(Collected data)

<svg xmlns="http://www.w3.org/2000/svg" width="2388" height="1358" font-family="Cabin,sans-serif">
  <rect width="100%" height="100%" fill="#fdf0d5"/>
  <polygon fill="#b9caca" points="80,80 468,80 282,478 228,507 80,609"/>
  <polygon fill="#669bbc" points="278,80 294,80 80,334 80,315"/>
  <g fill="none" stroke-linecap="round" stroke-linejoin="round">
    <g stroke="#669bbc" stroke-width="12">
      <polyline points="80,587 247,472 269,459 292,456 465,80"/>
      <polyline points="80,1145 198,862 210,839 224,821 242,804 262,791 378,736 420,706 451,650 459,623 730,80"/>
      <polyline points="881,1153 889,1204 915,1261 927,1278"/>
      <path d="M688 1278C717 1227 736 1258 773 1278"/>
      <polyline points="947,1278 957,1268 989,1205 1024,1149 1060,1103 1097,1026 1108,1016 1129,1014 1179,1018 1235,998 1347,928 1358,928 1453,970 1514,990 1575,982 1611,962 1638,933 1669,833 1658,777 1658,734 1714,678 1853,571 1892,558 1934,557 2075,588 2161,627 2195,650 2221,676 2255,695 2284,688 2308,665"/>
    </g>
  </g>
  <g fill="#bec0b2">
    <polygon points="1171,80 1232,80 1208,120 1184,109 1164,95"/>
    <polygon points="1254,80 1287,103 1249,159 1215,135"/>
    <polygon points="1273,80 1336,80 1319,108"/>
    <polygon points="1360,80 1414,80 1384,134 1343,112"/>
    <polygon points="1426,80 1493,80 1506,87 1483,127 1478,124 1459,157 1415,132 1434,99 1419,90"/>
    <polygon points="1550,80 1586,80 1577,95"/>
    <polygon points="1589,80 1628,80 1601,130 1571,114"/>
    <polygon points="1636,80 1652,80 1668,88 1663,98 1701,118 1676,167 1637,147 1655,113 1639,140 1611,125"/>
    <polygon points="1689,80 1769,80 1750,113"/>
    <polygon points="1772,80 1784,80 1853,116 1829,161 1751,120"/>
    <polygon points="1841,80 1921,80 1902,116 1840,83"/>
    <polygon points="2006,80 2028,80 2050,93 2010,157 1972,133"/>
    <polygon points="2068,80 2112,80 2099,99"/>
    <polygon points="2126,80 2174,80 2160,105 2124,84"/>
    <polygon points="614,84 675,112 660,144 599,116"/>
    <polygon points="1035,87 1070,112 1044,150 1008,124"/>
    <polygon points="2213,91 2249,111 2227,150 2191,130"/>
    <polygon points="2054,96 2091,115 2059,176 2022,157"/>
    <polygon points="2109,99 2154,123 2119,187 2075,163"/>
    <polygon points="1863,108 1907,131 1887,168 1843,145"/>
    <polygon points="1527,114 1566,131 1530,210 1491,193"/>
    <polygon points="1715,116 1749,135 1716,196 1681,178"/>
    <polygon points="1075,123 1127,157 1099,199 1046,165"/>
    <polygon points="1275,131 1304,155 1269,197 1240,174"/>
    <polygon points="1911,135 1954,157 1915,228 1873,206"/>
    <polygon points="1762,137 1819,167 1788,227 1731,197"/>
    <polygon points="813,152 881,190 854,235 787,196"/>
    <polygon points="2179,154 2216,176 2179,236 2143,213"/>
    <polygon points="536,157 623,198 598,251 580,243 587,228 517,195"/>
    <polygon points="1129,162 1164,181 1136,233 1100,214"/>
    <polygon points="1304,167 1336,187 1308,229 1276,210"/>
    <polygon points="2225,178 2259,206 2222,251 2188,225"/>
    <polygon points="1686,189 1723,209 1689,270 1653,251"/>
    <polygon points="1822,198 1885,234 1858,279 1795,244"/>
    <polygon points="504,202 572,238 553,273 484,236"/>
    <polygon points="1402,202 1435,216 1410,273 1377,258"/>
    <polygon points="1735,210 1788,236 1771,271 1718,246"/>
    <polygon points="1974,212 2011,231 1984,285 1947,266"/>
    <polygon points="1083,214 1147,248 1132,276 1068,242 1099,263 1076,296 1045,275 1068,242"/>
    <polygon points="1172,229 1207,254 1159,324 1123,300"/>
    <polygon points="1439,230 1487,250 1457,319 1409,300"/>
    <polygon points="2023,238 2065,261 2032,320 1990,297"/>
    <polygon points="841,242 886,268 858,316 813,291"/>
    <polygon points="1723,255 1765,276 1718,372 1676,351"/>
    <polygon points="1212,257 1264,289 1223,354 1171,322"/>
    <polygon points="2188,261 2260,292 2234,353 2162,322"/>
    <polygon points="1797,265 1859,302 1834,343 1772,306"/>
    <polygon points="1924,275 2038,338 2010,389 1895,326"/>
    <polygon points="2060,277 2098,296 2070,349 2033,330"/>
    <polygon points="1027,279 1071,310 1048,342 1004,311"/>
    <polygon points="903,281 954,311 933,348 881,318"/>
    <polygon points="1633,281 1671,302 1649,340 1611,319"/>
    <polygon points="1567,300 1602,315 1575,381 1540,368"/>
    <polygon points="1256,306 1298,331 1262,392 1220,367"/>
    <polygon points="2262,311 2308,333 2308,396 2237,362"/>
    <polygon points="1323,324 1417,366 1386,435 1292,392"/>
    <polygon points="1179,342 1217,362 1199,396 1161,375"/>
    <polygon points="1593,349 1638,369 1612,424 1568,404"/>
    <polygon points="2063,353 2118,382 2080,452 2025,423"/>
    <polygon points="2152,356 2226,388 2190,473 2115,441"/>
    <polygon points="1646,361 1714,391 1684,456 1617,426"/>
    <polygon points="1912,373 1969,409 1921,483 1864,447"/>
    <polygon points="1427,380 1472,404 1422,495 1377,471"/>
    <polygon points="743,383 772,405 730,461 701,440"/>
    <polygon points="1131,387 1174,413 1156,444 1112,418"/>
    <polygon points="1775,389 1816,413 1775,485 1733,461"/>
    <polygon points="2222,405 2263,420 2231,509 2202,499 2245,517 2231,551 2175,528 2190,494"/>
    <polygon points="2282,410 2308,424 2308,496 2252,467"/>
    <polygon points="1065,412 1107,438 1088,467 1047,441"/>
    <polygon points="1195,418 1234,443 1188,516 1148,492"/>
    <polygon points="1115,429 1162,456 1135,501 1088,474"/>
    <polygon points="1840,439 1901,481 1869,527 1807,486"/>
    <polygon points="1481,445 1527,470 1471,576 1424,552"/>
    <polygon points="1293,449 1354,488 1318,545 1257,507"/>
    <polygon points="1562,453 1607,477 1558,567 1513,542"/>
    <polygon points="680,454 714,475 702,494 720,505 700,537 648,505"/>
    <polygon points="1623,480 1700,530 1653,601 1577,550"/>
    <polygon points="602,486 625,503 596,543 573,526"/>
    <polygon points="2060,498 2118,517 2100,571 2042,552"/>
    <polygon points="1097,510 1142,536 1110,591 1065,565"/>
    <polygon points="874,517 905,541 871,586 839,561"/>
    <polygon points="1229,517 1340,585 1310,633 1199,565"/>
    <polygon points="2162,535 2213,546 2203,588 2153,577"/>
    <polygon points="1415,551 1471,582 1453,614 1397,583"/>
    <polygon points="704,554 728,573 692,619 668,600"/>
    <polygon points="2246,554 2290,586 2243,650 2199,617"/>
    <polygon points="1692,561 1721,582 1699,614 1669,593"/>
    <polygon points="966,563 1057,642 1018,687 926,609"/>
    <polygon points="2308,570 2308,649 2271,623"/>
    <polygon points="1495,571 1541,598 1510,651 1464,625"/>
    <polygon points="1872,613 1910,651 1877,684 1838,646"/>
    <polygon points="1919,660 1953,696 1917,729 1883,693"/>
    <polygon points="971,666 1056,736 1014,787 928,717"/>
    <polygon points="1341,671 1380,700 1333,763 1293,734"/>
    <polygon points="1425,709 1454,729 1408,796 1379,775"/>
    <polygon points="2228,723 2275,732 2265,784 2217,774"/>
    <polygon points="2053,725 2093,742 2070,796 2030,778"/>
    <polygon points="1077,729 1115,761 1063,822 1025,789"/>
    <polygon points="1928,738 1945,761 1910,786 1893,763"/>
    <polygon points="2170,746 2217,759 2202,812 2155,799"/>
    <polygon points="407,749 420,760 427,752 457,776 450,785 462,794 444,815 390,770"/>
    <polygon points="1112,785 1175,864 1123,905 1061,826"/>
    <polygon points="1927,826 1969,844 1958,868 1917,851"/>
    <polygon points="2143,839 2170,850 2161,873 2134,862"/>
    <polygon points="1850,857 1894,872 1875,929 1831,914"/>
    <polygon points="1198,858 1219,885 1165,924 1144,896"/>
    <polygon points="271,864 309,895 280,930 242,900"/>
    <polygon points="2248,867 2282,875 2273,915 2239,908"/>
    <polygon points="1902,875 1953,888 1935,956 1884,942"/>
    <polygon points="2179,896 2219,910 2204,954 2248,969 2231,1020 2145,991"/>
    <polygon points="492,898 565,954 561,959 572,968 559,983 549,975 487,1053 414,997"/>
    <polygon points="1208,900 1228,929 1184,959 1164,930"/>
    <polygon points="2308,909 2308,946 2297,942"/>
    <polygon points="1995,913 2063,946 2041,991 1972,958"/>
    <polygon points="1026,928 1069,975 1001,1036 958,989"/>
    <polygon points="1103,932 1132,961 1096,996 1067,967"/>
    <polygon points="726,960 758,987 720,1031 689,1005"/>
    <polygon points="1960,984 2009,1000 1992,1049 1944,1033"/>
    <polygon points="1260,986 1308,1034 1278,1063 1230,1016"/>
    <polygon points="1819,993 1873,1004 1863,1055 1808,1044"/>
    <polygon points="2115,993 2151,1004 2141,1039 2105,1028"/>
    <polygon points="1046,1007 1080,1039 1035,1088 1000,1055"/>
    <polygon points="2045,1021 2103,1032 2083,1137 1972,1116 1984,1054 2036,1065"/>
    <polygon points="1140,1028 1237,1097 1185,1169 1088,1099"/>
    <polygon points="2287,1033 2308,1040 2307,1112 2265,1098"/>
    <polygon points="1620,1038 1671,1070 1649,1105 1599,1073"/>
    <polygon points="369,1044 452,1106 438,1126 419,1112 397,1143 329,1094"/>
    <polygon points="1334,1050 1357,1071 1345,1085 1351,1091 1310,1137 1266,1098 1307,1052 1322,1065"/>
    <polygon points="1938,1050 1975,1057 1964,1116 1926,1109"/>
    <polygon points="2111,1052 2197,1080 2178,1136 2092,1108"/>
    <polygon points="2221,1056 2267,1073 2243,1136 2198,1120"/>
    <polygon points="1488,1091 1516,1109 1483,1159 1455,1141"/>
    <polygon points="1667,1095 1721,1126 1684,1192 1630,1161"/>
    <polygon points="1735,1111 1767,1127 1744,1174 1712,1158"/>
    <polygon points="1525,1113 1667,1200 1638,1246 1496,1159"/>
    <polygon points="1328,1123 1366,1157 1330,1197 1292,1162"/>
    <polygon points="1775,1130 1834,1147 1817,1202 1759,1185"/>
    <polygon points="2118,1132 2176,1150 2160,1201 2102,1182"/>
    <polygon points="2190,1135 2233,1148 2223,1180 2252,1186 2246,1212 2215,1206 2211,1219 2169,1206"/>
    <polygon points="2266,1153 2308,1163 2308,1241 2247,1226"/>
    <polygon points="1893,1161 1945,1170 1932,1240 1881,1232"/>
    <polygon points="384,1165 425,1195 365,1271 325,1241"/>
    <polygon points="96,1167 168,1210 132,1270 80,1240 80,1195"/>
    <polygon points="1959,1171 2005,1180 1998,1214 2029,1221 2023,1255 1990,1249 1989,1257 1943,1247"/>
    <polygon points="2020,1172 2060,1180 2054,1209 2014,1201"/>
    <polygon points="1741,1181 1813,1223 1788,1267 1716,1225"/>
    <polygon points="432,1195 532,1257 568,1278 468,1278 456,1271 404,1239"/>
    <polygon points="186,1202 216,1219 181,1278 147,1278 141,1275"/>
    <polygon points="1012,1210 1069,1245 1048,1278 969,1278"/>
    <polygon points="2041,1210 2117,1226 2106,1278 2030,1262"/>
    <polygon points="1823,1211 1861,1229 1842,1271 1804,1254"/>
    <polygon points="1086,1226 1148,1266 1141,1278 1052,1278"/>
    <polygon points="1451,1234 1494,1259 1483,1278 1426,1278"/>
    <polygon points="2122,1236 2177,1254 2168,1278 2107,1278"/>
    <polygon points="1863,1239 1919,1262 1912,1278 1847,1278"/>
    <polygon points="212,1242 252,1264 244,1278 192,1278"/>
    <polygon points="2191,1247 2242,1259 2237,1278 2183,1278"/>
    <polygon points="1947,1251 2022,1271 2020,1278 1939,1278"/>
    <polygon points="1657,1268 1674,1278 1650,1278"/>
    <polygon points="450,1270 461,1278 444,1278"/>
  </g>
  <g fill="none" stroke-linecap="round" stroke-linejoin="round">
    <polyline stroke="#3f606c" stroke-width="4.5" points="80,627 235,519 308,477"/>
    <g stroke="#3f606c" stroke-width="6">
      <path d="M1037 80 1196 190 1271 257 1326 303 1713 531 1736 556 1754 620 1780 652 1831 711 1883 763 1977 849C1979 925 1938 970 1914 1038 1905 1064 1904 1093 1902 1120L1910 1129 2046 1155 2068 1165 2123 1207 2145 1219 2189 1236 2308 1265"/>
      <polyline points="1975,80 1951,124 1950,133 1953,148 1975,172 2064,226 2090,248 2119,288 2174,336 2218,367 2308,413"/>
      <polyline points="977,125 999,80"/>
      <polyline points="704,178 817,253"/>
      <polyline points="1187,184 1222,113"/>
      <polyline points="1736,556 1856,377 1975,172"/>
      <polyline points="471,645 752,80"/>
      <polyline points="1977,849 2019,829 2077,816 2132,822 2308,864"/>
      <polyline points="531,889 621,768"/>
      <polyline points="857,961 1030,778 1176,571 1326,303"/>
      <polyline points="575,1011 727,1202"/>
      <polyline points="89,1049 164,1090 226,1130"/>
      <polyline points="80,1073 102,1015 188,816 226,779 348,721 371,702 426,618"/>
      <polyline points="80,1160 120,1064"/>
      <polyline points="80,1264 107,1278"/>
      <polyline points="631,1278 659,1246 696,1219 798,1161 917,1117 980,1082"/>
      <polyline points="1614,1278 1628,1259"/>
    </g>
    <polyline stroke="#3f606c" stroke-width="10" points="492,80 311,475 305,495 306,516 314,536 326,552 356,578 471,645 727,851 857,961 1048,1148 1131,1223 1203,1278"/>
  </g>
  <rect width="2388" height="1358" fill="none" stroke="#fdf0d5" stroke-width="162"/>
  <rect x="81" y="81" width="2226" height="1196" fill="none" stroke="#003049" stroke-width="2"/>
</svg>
* * *
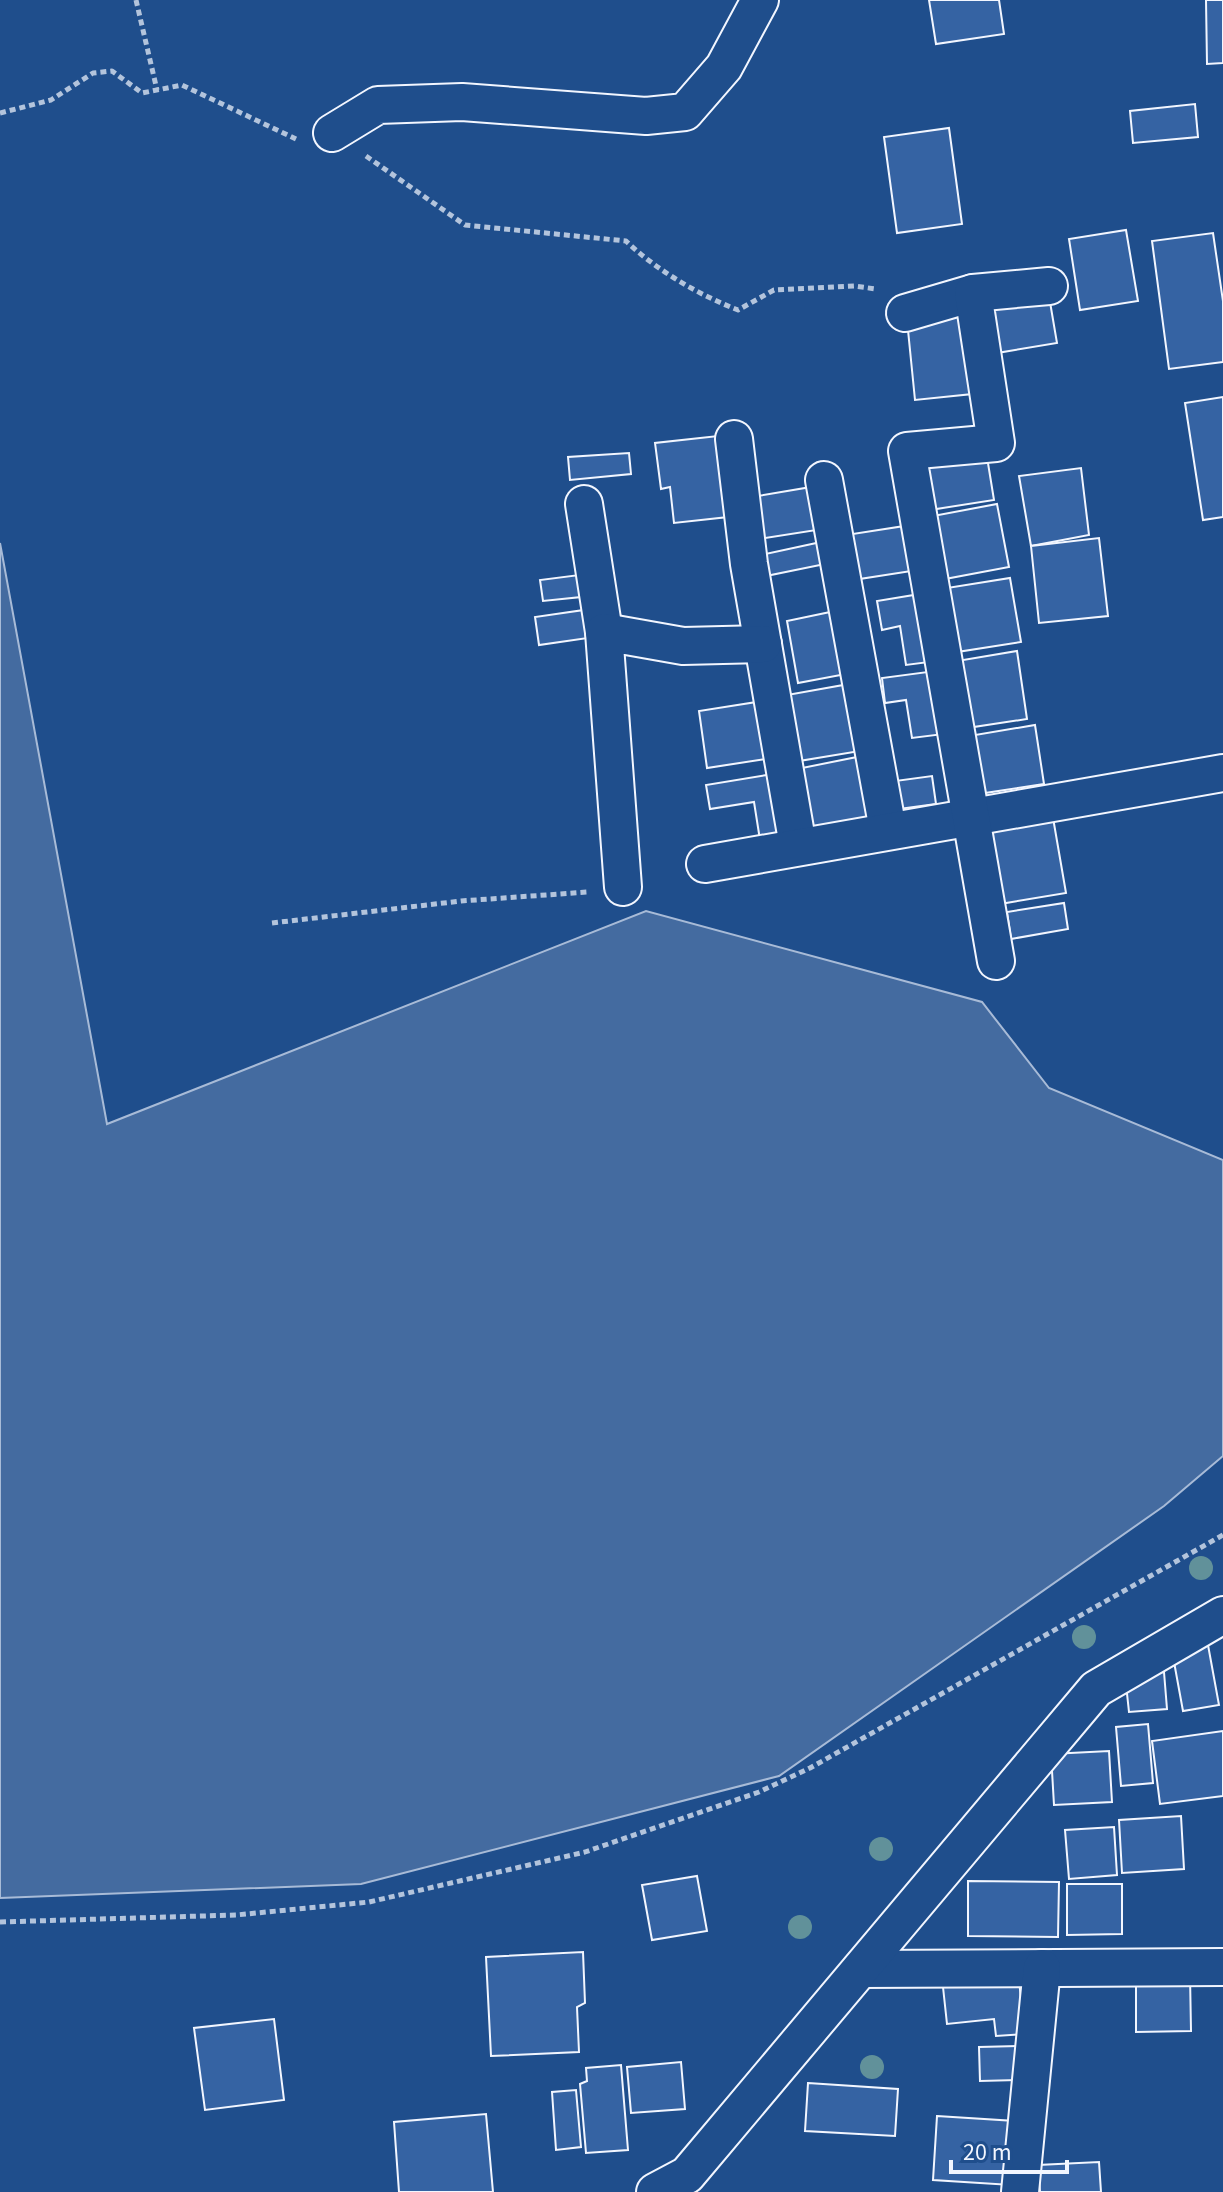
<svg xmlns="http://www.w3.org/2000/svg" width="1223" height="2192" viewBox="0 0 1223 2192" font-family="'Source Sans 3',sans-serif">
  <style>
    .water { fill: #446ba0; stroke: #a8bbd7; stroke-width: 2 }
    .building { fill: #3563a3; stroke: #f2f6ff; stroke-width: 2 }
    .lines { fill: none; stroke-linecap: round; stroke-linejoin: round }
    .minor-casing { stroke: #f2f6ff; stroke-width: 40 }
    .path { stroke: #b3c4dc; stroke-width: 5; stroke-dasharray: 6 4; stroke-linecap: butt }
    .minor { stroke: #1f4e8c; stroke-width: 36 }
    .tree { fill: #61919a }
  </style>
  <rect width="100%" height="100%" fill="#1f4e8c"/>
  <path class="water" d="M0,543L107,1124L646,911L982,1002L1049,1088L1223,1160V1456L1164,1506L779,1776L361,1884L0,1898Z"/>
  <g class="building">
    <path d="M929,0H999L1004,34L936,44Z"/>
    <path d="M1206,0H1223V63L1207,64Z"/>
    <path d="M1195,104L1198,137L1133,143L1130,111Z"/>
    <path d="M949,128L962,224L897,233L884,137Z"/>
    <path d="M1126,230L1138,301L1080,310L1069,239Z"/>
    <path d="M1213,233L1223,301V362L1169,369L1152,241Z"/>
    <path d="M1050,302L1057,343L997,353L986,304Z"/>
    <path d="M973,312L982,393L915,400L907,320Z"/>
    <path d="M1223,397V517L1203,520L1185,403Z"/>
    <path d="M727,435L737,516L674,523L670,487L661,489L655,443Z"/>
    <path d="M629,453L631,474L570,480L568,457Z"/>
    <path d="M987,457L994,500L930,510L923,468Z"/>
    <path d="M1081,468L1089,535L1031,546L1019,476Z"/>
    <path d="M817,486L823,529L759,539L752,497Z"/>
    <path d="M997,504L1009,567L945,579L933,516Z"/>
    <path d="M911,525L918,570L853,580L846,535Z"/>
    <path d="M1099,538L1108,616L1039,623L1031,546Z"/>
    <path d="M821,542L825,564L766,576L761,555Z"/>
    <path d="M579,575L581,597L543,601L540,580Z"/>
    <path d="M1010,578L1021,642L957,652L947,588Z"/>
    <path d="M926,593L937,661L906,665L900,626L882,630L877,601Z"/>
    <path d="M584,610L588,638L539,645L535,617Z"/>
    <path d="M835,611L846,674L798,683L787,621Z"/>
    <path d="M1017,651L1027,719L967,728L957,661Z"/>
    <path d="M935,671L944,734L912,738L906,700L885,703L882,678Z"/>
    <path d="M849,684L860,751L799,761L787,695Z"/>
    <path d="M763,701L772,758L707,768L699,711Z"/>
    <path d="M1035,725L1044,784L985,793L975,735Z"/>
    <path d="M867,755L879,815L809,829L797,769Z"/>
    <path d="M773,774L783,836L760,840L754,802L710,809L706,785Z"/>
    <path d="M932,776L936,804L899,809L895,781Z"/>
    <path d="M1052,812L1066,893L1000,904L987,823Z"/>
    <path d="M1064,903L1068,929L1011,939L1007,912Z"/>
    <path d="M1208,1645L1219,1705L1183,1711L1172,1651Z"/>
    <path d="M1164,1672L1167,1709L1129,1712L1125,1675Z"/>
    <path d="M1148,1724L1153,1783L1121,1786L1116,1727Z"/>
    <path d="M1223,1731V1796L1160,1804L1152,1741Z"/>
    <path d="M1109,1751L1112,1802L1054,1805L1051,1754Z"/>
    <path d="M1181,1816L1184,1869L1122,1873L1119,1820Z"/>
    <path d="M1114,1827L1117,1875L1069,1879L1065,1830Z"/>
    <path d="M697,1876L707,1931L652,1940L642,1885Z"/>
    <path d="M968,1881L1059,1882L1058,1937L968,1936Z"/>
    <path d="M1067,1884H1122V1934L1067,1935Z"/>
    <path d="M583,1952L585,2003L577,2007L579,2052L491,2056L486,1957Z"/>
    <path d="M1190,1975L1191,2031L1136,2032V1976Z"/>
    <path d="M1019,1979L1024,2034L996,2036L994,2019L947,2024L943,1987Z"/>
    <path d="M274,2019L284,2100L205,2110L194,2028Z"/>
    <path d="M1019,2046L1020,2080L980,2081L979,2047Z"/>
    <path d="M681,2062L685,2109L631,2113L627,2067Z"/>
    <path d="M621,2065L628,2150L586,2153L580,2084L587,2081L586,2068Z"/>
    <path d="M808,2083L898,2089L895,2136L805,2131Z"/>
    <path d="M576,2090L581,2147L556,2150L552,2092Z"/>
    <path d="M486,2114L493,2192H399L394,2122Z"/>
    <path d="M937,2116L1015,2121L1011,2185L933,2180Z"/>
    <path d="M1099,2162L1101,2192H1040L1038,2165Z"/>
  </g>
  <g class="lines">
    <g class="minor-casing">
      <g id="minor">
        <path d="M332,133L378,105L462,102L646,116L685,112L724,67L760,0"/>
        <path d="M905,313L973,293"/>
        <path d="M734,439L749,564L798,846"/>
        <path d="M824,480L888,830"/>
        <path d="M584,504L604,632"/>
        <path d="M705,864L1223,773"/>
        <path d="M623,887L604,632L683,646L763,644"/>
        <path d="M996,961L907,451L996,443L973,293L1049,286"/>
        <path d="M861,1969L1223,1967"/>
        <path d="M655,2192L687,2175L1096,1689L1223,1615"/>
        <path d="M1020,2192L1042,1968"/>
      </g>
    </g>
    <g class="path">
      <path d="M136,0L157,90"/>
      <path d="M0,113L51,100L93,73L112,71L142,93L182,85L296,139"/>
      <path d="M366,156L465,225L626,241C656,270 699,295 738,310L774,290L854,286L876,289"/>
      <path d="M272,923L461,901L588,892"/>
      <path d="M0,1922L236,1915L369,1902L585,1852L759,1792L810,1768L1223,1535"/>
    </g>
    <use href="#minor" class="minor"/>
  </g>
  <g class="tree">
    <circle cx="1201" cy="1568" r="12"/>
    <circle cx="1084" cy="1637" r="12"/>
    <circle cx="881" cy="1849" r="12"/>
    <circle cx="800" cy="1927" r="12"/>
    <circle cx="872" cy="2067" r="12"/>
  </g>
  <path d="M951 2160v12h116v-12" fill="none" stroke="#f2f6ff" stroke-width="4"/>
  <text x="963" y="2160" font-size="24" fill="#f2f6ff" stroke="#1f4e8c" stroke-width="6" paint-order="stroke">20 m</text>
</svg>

• _Goal of the exercise_
Starting with the line above that holds "#446ba0; stroke: #a8bbd7;" and stopping with the line that holds "#b3c4dc; stroke-width: 5;", reproduce each line exactly, omitting all other lines.

• _Your solution_
    .water { fill: #446ba0; stroke: #a8bbd7; stroke-width: 2 }
    .building { fill: #3563a3; stroke: #f2f6ff; stroke-width: 2 }
    .lines { fill: none; stroke-linecap: round; stroke-linejoin: round }
    .minor-casing { stroke: #f2f6ff; stroke-width: 40 }
    .path { stroke: #b3c4dc; stroke-width: 5; stroke-dasharray: 6 4; stroke-linecap: butt }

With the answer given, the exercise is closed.